After the end of the occupation, Black Eagle became Aris again and though it was financially weak resumed operations in 1945. Having lost their best footballers Antonoulis, Kremetis, Gloupos, Papageorgiou to much wealthier local rival Iraklis Larissa, they played in the B Division of the Thessaly Football League and the 4th Greek football league system. In 1947, Aris was just about to be dissolved after not being able to find any financial sources, but then it was when Giorgos Ziazias came, a fierce supporter who took over as a chairman to sponsor, to organise and save the club from its demise. And a year later, in 1948, Aris Larissa driven by its main man Kostas Aeris and young players like, Tasos Aprilis, Manikas, Makris, Kaiafas, Margaritis, Papadimitriou, Tsaltas, Dalanikas would win promotion to the A Division of the Thessaly Football Clubs Association, the equivalent of the third tier in Greek football.

===1950s: Victory over Panathinaikos===
In the 1950s, Aris was established as one of the best teams in Larissa and one of the most competitive in the region of Thessaly among powerful teams like Olympiacos Volos, Niki Volos, and Iraklis Larissa. On 28 May 1950, Aris beat Greek champions Panathinaikos by 3–2 in a crowded Alcazar Stadium with forward Kostas Aeris scoring all three goals. And 6 years later, Aris would lose one of its greatest player to Iraklis Larissa once again when Aeris signed for the Blues for 20.000 drachmas a year, which made him one of the best paid Greek footballers at the time. Nevertheless, Aris remained in the A Division of the Thessaly Football League for 13 consecutive seasons from 1948 until 1960, when the Larissa Football Clubs Association was created.

===1960-1964===
Aris Larissa were runners-up in the inaugural 1960-61 league and finished third in their last season in 1963–64 before they merged with Iraklis Larissa, Larisaikos F.C. and Toxotis Larissa. They played in Greek second division in 1961 but they were finished at the bottom of the table. In June 1964 Aris agreed to give its best players to the new club of the town AEL: Giorgos Voutsilas, Passas, Mponitsis, Zafeiropoulos, Tasos Aprilis. After that Aris was merged with a rather lowly club AO Emporoipallilon Larissa (Football Club of Larissa Merchants) and they formed Doxa Emporoipallilon or simply known as Doxa Larissa.

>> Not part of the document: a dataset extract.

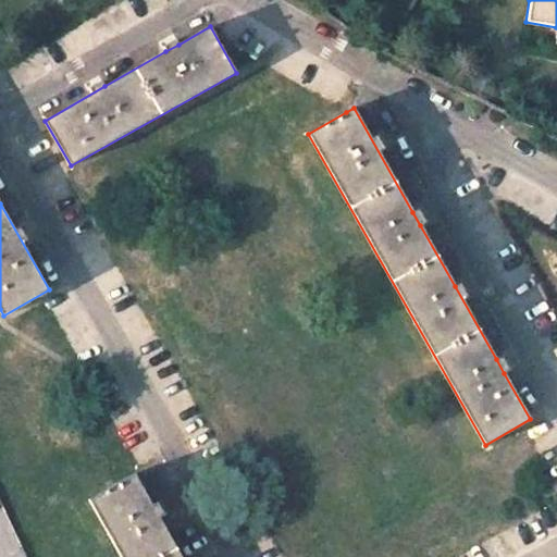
[(181,556),(159,518),(134,473),(89,499),(121,556),(181,556)]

== Classification in Greek Second division ==

| Season | Classification | Group |  |
| 1960-61 | 10th | Group Central |

==Notable players==
- Kostas Aeris
- Giorgos Voutsilas
- Tasos Aprilis
- Savvas Siatravanis

==Notable chairmen==
- Giorgos Ziazias
- Dionysis Tomporis

==The return of Aris Larissa in 1984==
A local club from the Exi Dromoi district of Larissa right next to Pineios River called Exidromiakos and founded in 1982 was renamed to Aris Larissa (Greek: Αθλητικος Ομιλος Αρης Λαρισας) just 2 years later, in 1984, giving life again to the historic club. It was exactly 20 years after its dissolution. Under the guidance of former AEL member of board of directors and owner of one of the first sport newspapers in Thessaly, chairman Dionysis Tomporis in the early 1990s, Aris Larissa had many decent runs in the Larissa Football League focusing on its youth academy and was considered one of the wealthiest amateur clubs. In May 1996, the club celberating its 70th anniversary inviting famous managers such as Juan Ramon Rocha, Oracio Morales, Takis Parafestas, Alketas Panagoulias, Jacek Gmoch and Makis Katsavakis to the celebratory event.
Aris used the pitches of Pirinas B for its home matches until 2009, when the complex was demolished in order for the AEL FC Arena to be built on the location.
Tomporis' death in December 2013 meant that the 2013-14 was the last one for the club. Since then Aris has played several unofficial games under one of its old names Doxa Emporoipallilon.